__YOUR INSTRUCTIONS__. Using the records below, locate all lines containing "الذي" and return them.

========

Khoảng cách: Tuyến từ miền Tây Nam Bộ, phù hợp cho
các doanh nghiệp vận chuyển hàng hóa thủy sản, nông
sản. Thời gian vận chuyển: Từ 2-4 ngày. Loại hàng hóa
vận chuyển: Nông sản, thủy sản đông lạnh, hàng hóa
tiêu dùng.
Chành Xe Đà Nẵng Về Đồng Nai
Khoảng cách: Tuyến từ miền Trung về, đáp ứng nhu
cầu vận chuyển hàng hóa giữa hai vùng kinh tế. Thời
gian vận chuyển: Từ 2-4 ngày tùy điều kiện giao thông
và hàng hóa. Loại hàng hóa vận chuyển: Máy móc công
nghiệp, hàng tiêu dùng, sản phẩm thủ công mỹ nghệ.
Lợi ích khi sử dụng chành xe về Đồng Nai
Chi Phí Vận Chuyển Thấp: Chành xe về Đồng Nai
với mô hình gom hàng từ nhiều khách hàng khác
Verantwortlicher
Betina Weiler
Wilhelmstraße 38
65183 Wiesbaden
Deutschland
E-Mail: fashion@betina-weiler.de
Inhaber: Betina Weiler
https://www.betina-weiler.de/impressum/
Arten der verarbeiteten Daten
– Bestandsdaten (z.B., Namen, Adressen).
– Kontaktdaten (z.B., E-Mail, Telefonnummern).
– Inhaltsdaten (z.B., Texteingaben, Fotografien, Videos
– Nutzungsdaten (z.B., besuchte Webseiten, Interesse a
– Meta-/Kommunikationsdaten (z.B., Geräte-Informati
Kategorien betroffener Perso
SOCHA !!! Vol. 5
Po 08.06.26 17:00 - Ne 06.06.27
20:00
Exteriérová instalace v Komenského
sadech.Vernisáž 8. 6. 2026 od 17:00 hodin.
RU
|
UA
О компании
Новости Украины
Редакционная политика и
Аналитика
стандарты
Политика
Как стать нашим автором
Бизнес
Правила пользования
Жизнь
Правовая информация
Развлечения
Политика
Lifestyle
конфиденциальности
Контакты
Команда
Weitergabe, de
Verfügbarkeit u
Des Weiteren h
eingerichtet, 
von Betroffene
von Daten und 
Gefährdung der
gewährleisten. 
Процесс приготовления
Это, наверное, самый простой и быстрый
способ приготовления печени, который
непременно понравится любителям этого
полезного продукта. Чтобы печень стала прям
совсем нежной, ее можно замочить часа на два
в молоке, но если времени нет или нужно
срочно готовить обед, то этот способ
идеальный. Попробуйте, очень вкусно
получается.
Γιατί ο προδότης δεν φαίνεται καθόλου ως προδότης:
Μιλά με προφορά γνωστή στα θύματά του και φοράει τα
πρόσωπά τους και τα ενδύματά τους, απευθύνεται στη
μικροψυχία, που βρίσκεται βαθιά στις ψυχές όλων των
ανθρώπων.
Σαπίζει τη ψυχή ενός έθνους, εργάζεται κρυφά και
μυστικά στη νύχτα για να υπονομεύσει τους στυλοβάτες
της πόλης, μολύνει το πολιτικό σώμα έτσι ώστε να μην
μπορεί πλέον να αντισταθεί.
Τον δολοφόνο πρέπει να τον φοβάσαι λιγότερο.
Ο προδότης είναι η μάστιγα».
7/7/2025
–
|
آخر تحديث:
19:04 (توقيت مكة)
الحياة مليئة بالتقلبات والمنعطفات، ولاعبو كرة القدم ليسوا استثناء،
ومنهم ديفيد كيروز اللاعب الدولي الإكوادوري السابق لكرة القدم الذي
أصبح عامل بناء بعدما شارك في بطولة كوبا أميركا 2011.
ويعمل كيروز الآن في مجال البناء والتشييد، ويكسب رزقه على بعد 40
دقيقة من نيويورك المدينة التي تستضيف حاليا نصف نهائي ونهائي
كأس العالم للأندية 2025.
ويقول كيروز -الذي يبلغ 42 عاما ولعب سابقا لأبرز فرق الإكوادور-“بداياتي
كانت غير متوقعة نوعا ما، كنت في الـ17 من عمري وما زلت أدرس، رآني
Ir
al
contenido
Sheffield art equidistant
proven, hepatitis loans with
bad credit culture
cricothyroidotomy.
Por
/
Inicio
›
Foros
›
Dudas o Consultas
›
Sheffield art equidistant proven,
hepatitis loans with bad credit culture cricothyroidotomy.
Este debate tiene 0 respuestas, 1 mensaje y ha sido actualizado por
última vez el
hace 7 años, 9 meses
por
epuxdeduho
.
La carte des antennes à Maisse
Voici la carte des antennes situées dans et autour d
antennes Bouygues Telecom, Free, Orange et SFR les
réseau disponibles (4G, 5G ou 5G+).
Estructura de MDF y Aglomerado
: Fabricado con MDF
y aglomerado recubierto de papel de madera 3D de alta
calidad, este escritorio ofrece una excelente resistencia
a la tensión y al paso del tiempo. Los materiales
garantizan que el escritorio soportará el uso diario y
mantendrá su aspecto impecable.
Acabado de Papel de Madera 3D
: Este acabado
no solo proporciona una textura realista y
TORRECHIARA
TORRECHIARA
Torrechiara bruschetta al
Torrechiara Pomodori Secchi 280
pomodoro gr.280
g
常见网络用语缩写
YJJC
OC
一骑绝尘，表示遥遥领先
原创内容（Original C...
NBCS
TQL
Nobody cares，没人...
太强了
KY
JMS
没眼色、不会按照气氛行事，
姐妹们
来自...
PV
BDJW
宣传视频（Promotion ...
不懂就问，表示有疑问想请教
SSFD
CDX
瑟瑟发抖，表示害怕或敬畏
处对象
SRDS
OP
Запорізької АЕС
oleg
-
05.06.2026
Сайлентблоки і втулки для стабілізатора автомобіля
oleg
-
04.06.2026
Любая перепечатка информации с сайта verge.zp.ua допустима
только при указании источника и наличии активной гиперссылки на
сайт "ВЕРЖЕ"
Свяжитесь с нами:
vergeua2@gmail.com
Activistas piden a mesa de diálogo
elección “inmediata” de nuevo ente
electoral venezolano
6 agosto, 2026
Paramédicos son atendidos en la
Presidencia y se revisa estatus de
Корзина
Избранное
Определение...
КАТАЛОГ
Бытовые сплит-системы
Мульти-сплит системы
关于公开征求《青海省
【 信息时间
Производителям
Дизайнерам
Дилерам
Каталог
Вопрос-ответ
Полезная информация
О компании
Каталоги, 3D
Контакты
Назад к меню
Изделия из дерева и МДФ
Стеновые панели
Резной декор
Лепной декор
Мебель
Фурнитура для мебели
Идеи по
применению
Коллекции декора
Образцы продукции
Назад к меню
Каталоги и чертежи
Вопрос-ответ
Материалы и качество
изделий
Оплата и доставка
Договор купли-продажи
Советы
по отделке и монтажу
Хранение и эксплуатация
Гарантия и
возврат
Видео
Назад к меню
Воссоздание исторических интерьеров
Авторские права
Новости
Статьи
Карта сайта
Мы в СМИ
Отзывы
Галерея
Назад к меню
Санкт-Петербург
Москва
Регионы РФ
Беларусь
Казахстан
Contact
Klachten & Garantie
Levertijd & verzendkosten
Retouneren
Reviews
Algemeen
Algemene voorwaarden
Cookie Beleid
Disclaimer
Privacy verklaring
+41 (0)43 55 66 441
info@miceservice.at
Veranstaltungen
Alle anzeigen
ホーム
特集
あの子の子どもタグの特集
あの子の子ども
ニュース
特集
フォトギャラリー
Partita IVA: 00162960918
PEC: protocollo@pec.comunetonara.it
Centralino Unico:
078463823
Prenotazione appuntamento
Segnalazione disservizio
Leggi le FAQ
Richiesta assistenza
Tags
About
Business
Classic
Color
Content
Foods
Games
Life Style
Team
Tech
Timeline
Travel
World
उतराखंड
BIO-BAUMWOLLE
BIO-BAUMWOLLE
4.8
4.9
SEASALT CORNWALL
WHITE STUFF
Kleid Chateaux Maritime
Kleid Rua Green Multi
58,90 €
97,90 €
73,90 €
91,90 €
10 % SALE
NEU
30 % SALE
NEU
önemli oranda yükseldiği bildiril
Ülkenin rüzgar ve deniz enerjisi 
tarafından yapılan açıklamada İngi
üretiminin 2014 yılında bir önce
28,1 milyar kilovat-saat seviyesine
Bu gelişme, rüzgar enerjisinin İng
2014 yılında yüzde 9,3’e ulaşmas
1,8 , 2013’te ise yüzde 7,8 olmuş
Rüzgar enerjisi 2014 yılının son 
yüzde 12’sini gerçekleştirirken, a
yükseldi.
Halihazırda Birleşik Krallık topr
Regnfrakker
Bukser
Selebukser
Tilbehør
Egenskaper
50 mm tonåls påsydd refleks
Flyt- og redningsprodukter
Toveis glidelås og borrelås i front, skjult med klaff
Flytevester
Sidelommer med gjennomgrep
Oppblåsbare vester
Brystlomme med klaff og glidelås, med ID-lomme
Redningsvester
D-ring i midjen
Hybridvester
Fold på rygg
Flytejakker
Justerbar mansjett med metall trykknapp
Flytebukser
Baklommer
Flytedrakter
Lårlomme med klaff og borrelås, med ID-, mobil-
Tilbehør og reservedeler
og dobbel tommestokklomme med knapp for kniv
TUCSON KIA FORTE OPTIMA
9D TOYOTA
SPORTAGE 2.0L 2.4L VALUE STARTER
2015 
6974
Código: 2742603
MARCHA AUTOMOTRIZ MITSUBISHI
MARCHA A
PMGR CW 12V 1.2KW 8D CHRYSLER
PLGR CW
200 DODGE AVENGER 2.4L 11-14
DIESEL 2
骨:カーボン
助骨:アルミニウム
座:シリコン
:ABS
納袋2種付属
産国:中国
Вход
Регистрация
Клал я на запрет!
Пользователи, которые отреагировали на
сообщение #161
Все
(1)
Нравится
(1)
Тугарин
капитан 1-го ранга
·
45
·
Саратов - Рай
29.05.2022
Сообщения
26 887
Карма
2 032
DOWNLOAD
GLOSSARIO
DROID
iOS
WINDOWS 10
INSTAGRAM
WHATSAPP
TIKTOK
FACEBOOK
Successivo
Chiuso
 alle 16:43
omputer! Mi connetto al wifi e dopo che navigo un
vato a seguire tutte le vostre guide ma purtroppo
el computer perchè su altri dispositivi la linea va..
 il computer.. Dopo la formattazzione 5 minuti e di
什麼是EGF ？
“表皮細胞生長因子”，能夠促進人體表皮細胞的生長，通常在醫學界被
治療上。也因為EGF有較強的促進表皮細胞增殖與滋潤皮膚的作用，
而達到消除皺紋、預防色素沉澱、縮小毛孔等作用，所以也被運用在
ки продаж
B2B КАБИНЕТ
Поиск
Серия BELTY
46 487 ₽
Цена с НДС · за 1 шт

========

__REPLY__.
ومنهم ديفيد كيروز اللاعب الدولي الإكوادوري السابق لكرة القدم الذي
ويقول كيروز -الذي يبلغ 42 عاما ولعب سابقا لأبرز فرق الإكوادور-“بداياتي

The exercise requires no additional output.